As we begin the start of another school year I have been reflecting on something one of my colleagues asked, “Why don’t we have any training programs on bullying? Nothing in our We Have Skills! or We Have Choices! courses mentions bullying, kids who bully or kids who are being bullied or anything about interrupting bullying,” he observed.
“There is a reason for that,” I said. For the last 15 years, we have worked with world-renowned educators and researchers developing media trainings for teachers with a focus on supervision and positive student behavior. Our subject matter is exactly the right field to address bullying in schools, but we have always avoided using the label. We use the Positive Behavior Intervention and Support (PBIS) approach and we have seen our products make a positive impact on school climate all over the world. Every single one of our courses helps prevent bullying, we don’t need to produce one specifically dealing with bullying, and for the same reason Sheryl Sandberg wants us to ban “bossy”, promoting the word “bully” would be a disservice.

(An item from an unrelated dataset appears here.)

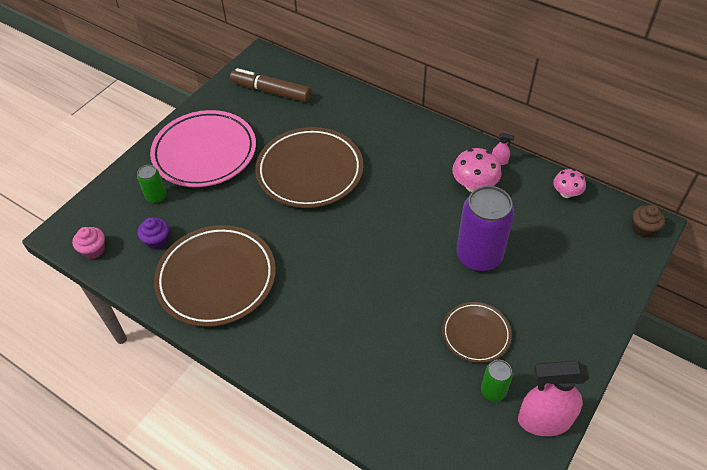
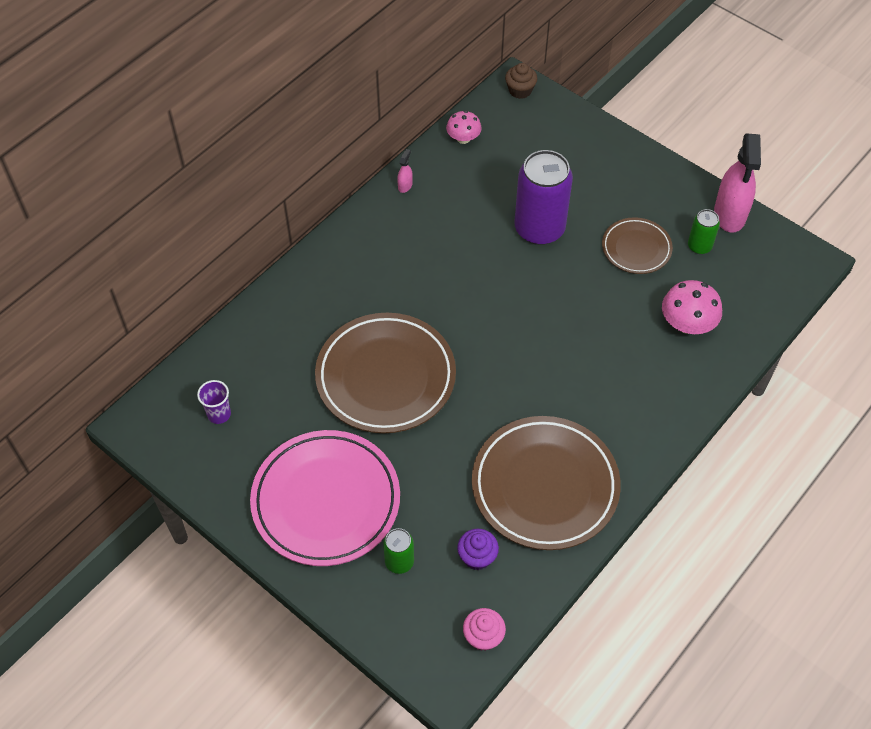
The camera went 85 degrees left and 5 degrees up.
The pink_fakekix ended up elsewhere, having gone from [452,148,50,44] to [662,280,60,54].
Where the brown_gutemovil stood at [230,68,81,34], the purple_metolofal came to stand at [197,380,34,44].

Here is what can happen when kids are exposed to a curriculum specifically geared towards anti-bullying. My son came home from school one day when he was in the 2nd grade. He sat down and proceeded to consume a tasty snack.
“How goes everything?” I said. “What were the top five things you learned today?”
“Well…,” he thought a bit. “Trevor is a bully.”*
“What?” with my dad instinct firing on all cylinders. “Did Trevor do something to you or one of your friends today?” My finger was ready to speed dial the principal, teacher, and the National Guard.
“No,” he said. “We watched a video about what bullies are and how not to be bullied.” Relief washed over me. “All of my friends decided that Trevor is the bully because he is kinda mean sometimes,” he said.
After a lengthy debrief with my son, he decided that, although Trevor was mean sometimes, the bully label for “Trevor the Terrible” was disrespectful.
I had to ask myself, was the point of the bully prevention curriculum to make sure the kids knew which of their classmates needed to be avoided and ostracized? Would this label last for the rest of the day, week, school year, or a lifetime?
It was at this point I realized how important and powerful a label can be and how important it is to remember the objective of the lesson. It isn’t about identifying bullies, it is about teaching students the importance of respecting differences. When educators approach teaching a concept, we need to be careful that we don’t load it down with easy to manipulate words and hot button scare tactics. The media needs something they can sell us like the nicely packaged label “bully”, but as educators, we aren’t selling things, we are exploring and expanding on things. We need to focus on the positive and not the negative.
The best approach to help children get along is to shine a light on building positive relationships. We need to teach children how to get along and reward them for doing it well. They will learn over time that getting along with others is how to make friends and that having friends is part of having a happy life.
Now let’s sing a song and learn some skills!